■ Data excerpts:

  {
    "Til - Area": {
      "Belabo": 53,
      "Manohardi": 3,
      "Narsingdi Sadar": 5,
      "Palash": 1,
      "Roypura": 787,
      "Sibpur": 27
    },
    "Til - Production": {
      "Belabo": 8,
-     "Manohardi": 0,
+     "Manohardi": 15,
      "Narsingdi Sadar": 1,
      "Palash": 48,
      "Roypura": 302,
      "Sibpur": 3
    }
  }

...

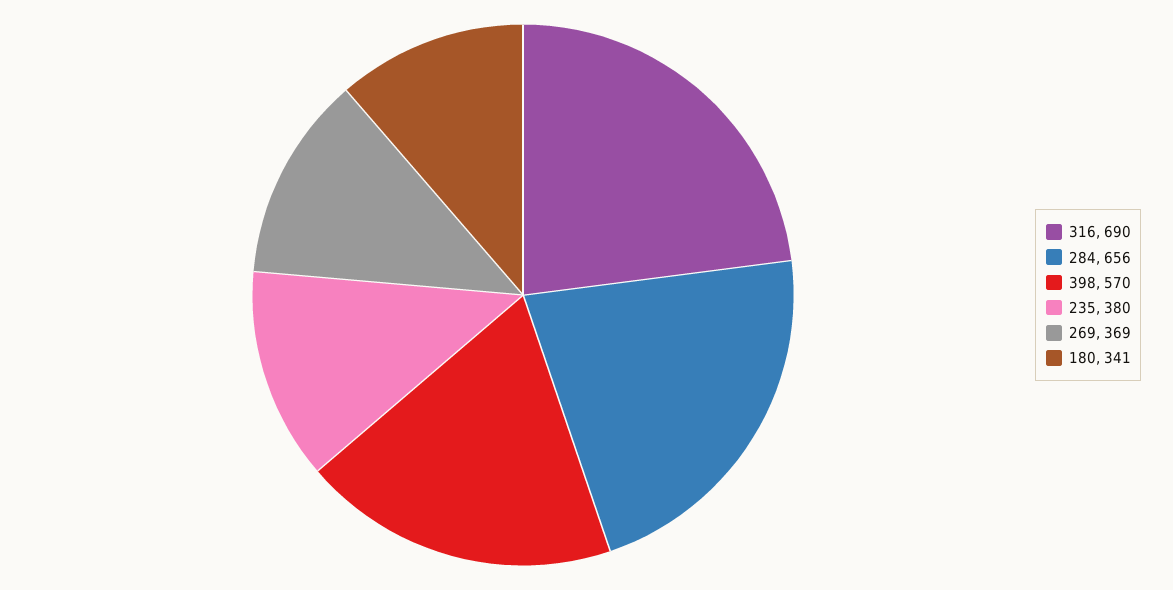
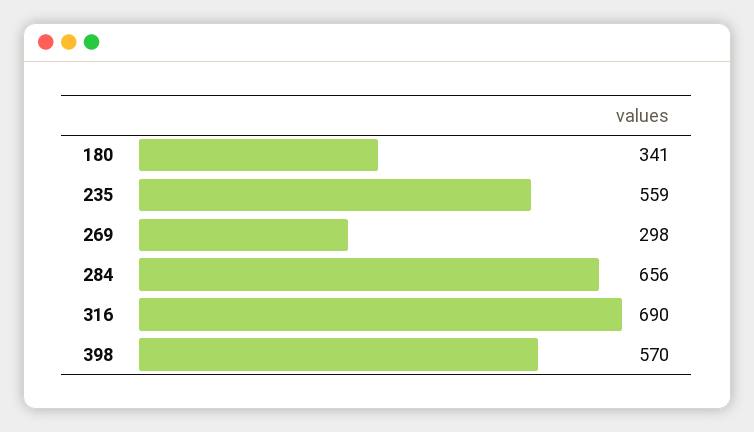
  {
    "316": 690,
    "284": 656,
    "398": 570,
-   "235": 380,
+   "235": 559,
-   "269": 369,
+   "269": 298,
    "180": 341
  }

■ PROBLEM REQUIREMENTS: Among the lines above, please find those with "Sadar" and copy them.

■ ANSWER AREA:
      "Narsingdi Sadar": 5,
      "Narsingdi Sadar": 1,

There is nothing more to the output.